**Provided data**.
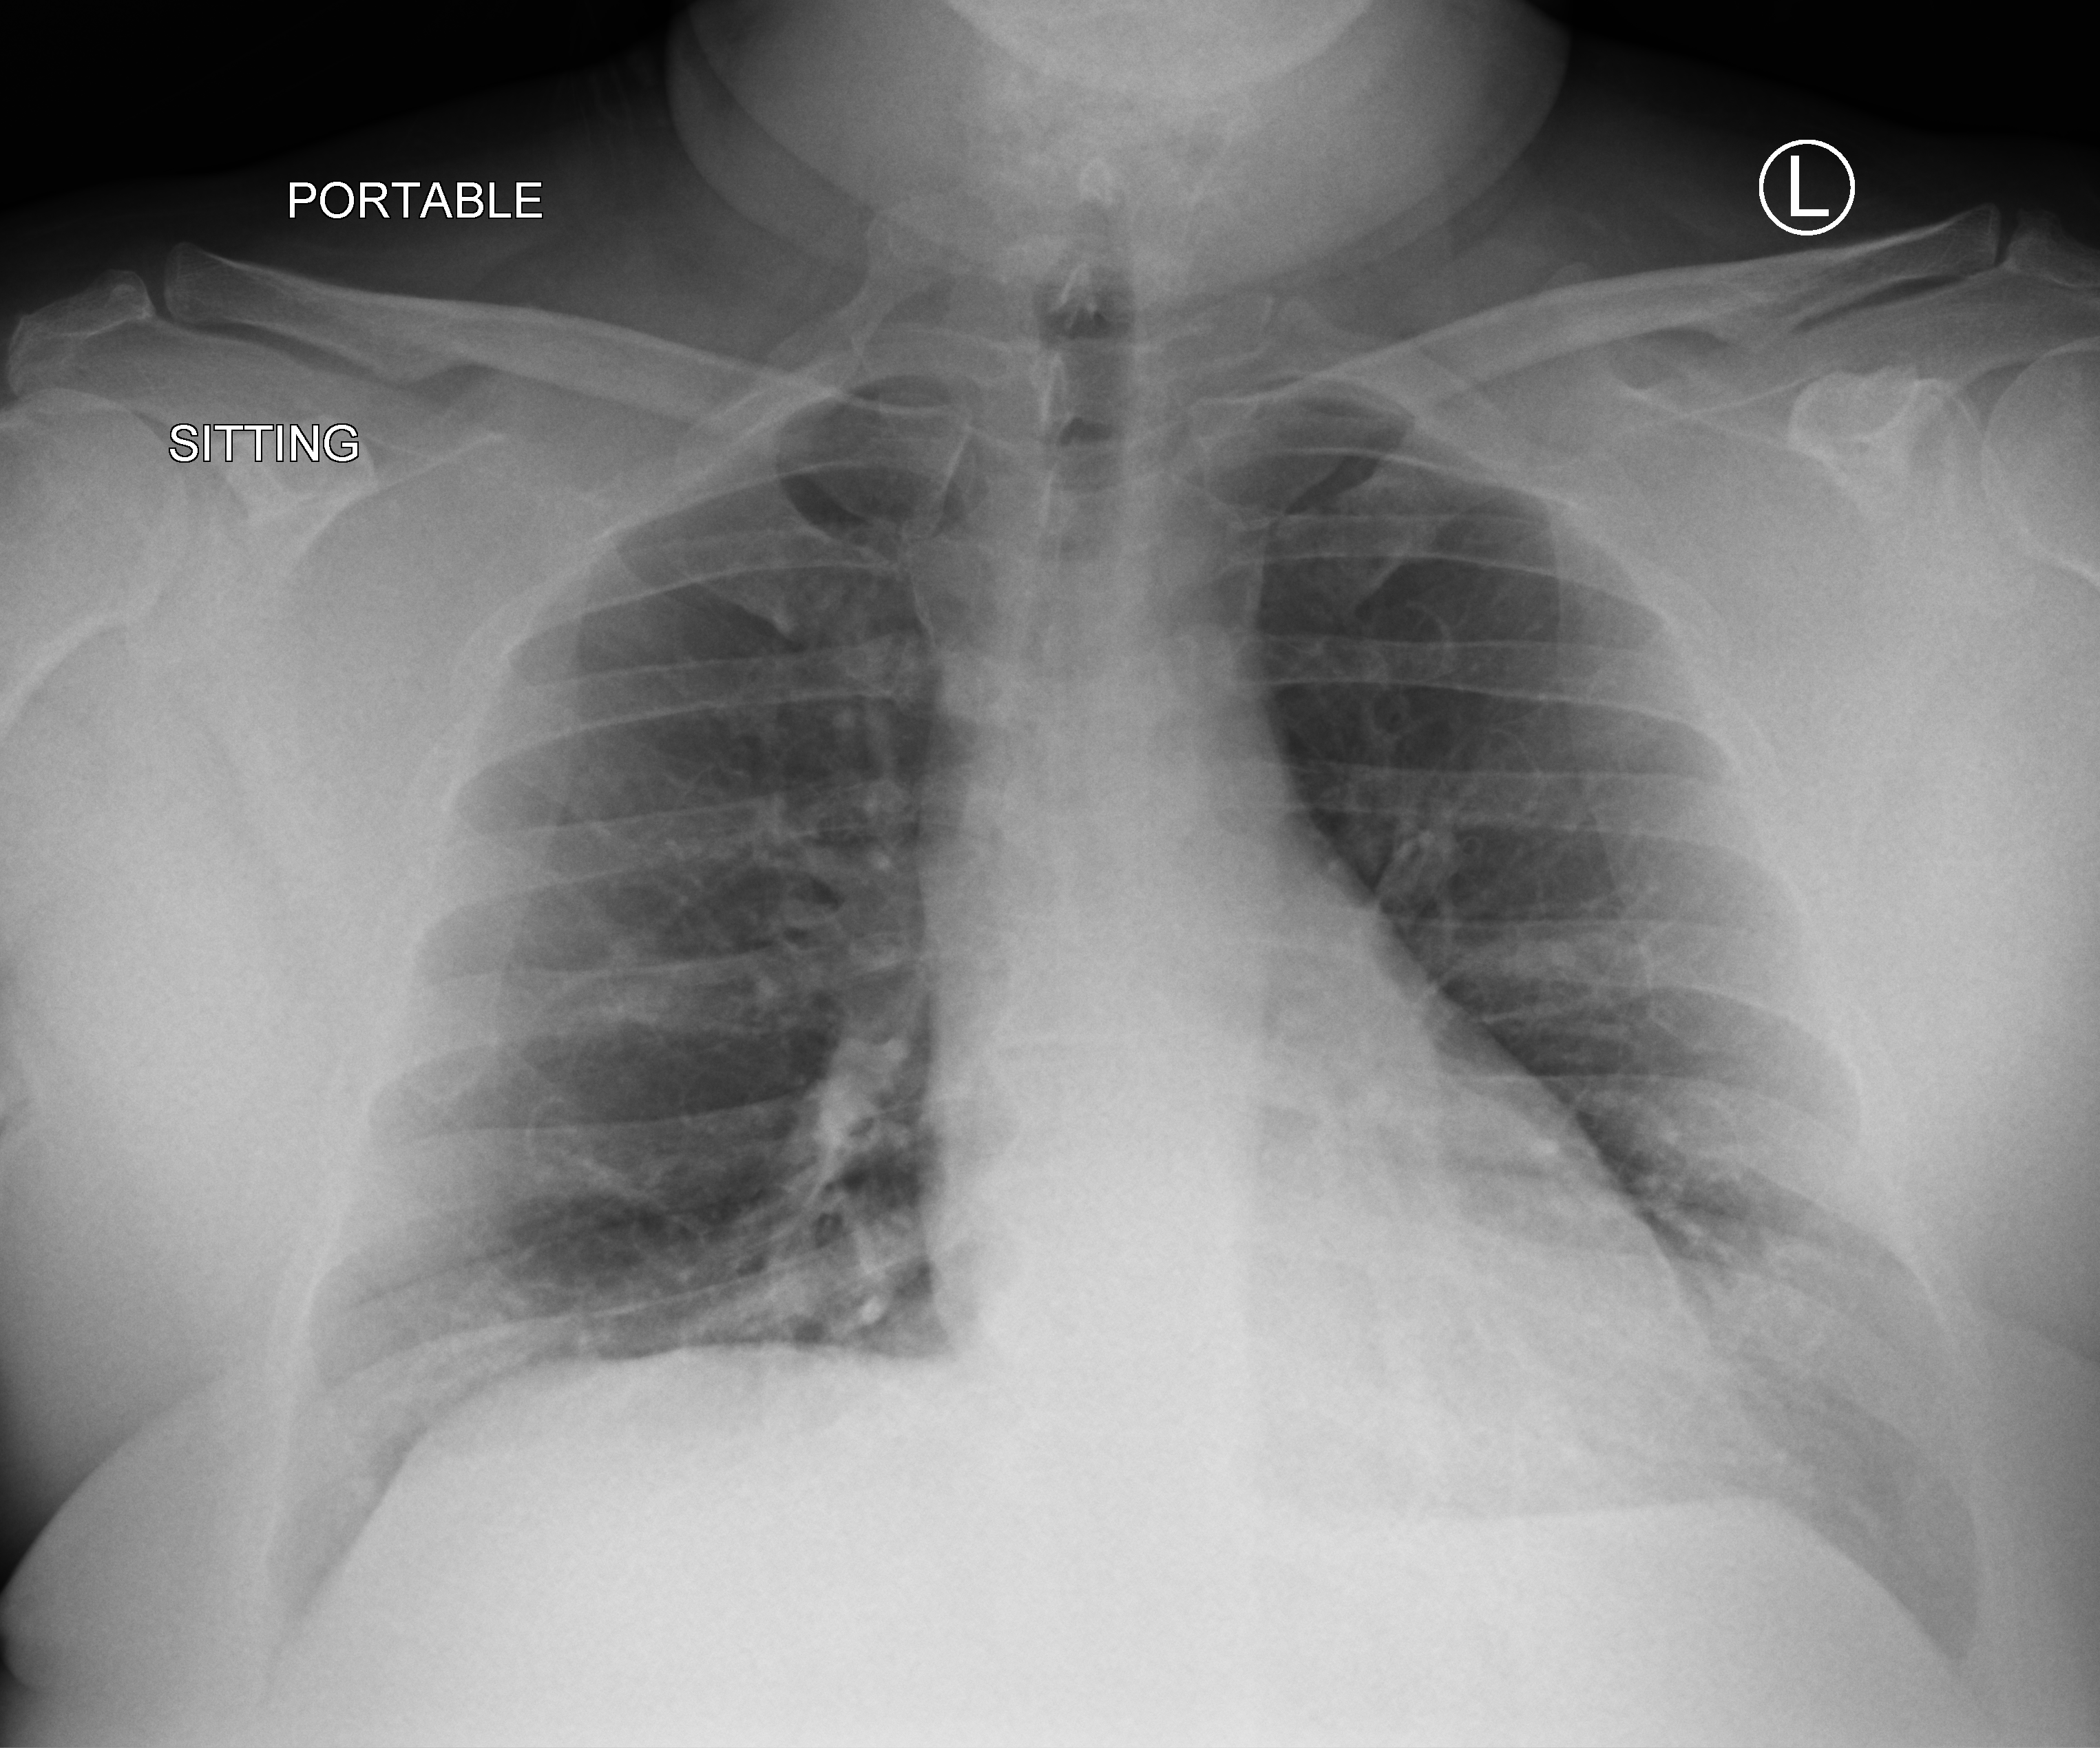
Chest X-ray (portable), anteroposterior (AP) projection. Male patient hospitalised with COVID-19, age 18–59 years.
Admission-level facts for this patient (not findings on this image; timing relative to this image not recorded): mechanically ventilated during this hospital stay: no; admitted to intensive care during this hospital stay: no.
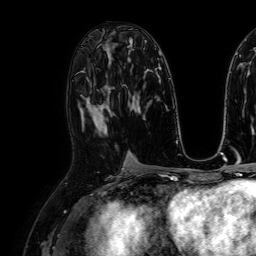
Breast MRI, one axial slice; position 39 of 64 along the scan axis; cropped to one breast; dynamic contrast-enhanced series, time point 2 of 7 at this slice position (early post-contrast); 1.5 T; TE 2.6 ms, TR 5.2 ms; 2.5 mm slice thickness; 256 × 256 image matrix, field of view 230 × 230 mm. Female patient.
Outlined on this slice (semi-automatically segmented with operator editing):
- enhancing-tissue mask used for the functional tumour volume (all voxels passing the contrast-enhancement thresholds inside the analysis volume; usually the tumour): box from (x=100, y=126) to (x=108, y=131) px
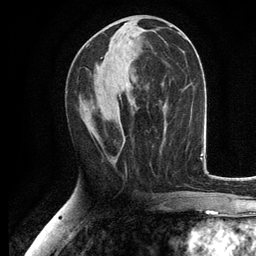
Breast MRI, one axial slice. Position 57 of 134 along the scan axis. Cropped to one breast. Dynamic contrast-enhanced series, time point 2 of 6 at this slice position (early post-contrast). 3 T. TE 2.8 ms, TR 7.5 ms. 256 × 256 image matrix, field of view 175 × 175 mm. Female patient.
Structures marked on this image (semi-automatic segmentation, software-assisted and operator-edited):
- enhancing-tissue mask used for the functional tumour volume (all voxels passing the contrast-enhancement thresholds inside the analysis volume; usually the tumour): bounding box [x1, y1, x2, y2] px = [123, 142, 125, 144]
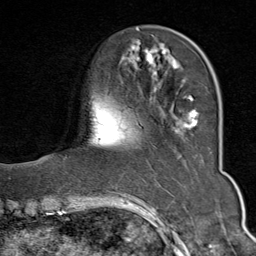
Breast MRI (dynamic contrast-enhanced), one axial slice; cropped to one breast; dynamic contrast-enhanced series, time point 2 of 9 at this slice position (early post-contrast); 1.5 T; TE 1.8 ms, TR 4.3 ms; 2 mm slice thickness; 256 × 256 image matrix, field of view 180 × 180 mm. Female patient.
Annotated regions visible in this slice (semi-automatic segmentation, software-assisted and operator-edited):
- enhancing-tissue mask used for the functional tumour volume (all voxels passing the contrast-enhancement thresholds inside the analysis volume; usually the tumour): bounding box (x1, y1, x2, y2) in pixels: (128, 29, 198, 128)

**Directions for this task**. Copy out all lines of the listing above that include "software".

**Task answer**.
Structures marked on this image (semi-automatic segmentation, software-assisted and operator-edited):
Annotated regions visible in this slice (semi-automatic segmentation, software-assisted and operator-edited):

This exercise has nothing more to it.